Survival analysis with TCGA patient data

Based on the main results for SCS interaction clustering, the relationships of the interaction sets with patient survival were limited to patients who had been treated with BRAF/MAPK inhibitors (dabrafenib, sorafenib, trametinib, vemurafenib, and selumetinib [AZD6244]) from chemotherapy clinical TCGA data. In total, 80 patients received chemotherapy with one of these five BRAF/MAPK inhibitors. Somatic mutation data for these patients were downloaded from 12 TCGA cancer projects (ACC, COAD, GBM, KICH, KIRC, KIRP, LIHC, LGG, LUSC, SARC, SKCM, UCEC); these data were available for 65 of 80 patients. Missense mutations, nonsense mutations, splice-site mutations, and translation start site mutations were considered damaging mutations. The 65 patients with both chemotherapy clinical data and somatic mutation data were divided into four groups according to the mutation profile of BRAF and its combined partners in SCS interaction in the same manner as described above: multidrug combined WW, multidrug combined WM, multidrug combined MW, and multidrug combined MM, in which the first letter indicates the mutational status of BRAF and the second letter indicates any gene in the combined partner genes that is mutated or wild-type. For these four groups, the log-rank test was applied to determine differences in survival rates. In addition, univariate and multivariate Cox proportional-hazards models, including age, sex, cancer type (skin cutaneous melanoma or not), and mutation profiles as factors, were evaluated to determine the main factors contributing to survival differences among the groups.

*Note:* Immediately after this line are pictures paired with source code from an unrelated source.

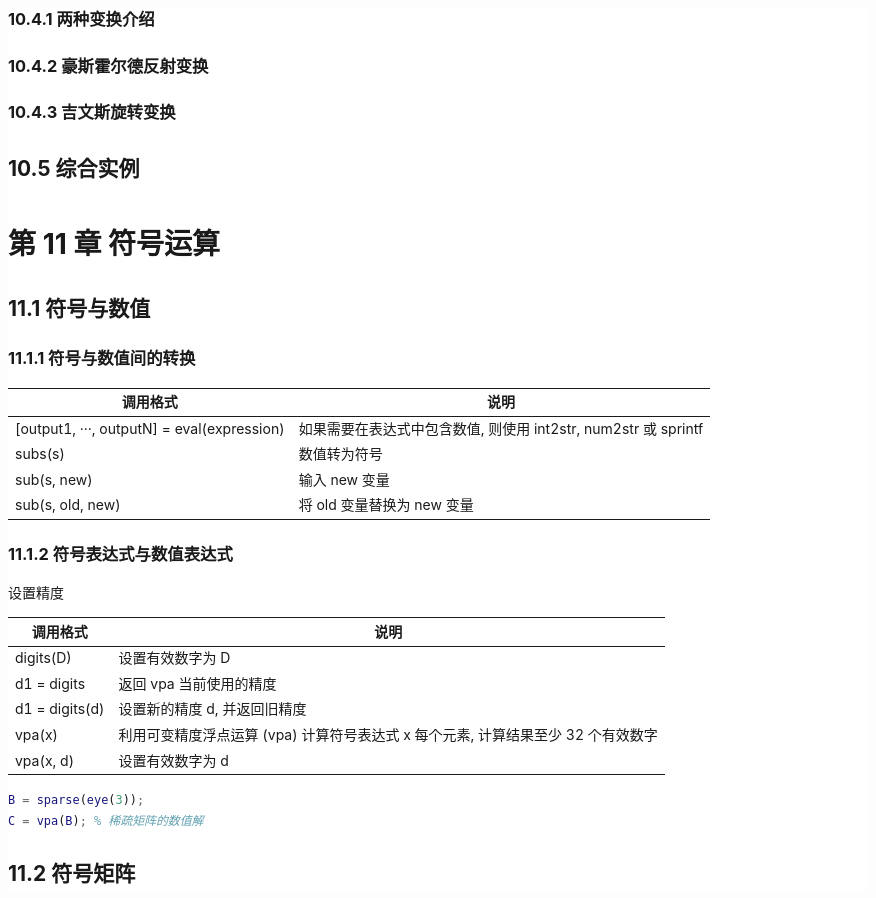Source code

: ### 10.4.1 两种变换介绍

### 10.4.2 豪斯霍尔德反射变换

### 10.4.3 吉文斯旋转变换

## 10.5 综合实例



# 第 11 章	符号运算

## 11.1	符号与数值

### 11.1.1	符号与数值间的转换

| 调用格式                                   | 说明                                                         |
| ------------------------------------------ | ------------------------------------------------------------ |
| [output1, ···, outputN] = eval(expression) | 如果需要在表达式中包含数值, 则使用 int2str, num2str 或 sprintf |
| subs(s)                                    | 数值转为符号                                                 |
| sub(s, new)                                | 输入 new 变量                                                |
| sub(s, old, new)                           | 将 old 变量替换为 new 变量                                   |



### 11.1.2	符号表达式与数值表达式

设置精度

| 调用格式       | 说明                                                         |
| -------------- | ------------------------------------------------------------ |
| digits(D)      | 设置有效数字为 D                                             |
| d1 = digits    | 返回 vpa 当前使用的精度                                      |
| d1 = digits(d) | 设置新的精度 d, 并返回旧精度                                 |
| vpa(x)         | 利用可变精度浮点运算 (vpa) 计算符号表达式 x 每个元素, 计算结果至少 32 个有效数字 |
| vpa(x, d)      | 设置有效数字为 d                                             |

```matlab
B = sparse(eye(3));
C = vpa(B);	% 稀疏矩阵的数值解
```



## 11.2	符号矩阵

Survival analysis was also performed for patients included in pan-cancer analyses. Patients were separated into four groups according to mutation profiles for the BRAF and GPR112 genes to determine whether there were significant survival differences when both genes were impaired (MM). For this analysis, somatic mutation data were downloaded from 33 TCGA cancer projects (ACC, BLCA, BRCA, CESC, CHOL, COAD, DLBC, ESCA, GBM, HNSC, KICH, KIRC, KIRP, LAML, LGG, LIHC, LUAD, LUSC, MESO, OV, PAAD, PCPG, PRAD, READ, SARC, SKCM, STAD, TGCT, THCA, THYM, UCEC, UCS, and UVM), including 3781 patients. Missense mutations, nonsense mutations, splice-site mutations, and translation start site mutations were considered damaging mutations. These patients were divided into four groups (WW, WM, MW, and MM) according to the mutation profiles of BRAF and GPR112. Survival was analysed in the same manner as described above.

Statistical analysis

In the drug sensitivity analysis, Student’s t tests were used for comparing the IC50 values of the MM groups (including multidrug combined MM/drug-specific combined MM) and other groups with false discovery rate (FDR) correction such that the model P value was defined as the P value from Student’s t tests for between-group MM and non-MM comparisons (non-MM groups were WW, MW, and WM groups). The drug-wise Benjamini–Hochberg procedure was applied on model P values for multiple testing correction, and the adjusted model P value was defined as the Q value. For each drug, Benjamini–Hochberg multiple testing correction was used to estimate the FDR in the comparison between MM and non-MM groups; the maximum IC50 value of the MM group was compared with the median IC50 value of the WW group. Chi-squared tests were used for comparing cell line origin ratios and differences in the presence or absence of BRAF/MAPK inhibitor gene mutations between the MM and MW groups. Student’s t tests and analysis of variance (ANOVA) were used for comparing groups with respect to the burden effect. For survival analysis, the survival function of TCGAanalyze, a survival analysis tool of R package TCGAbiolinks35, was used to compare patient survival among the multidrug combined WW, multidrug combined WM, multidrug combined MW, and multidrug combined MM groups. Differences with P values of less than 0.05 were considered significant in all analyses. Most of the statistical analyses were performed in R (version 3.5.0)36 and Python (version 3.7.2)37. Source codes are available upon request.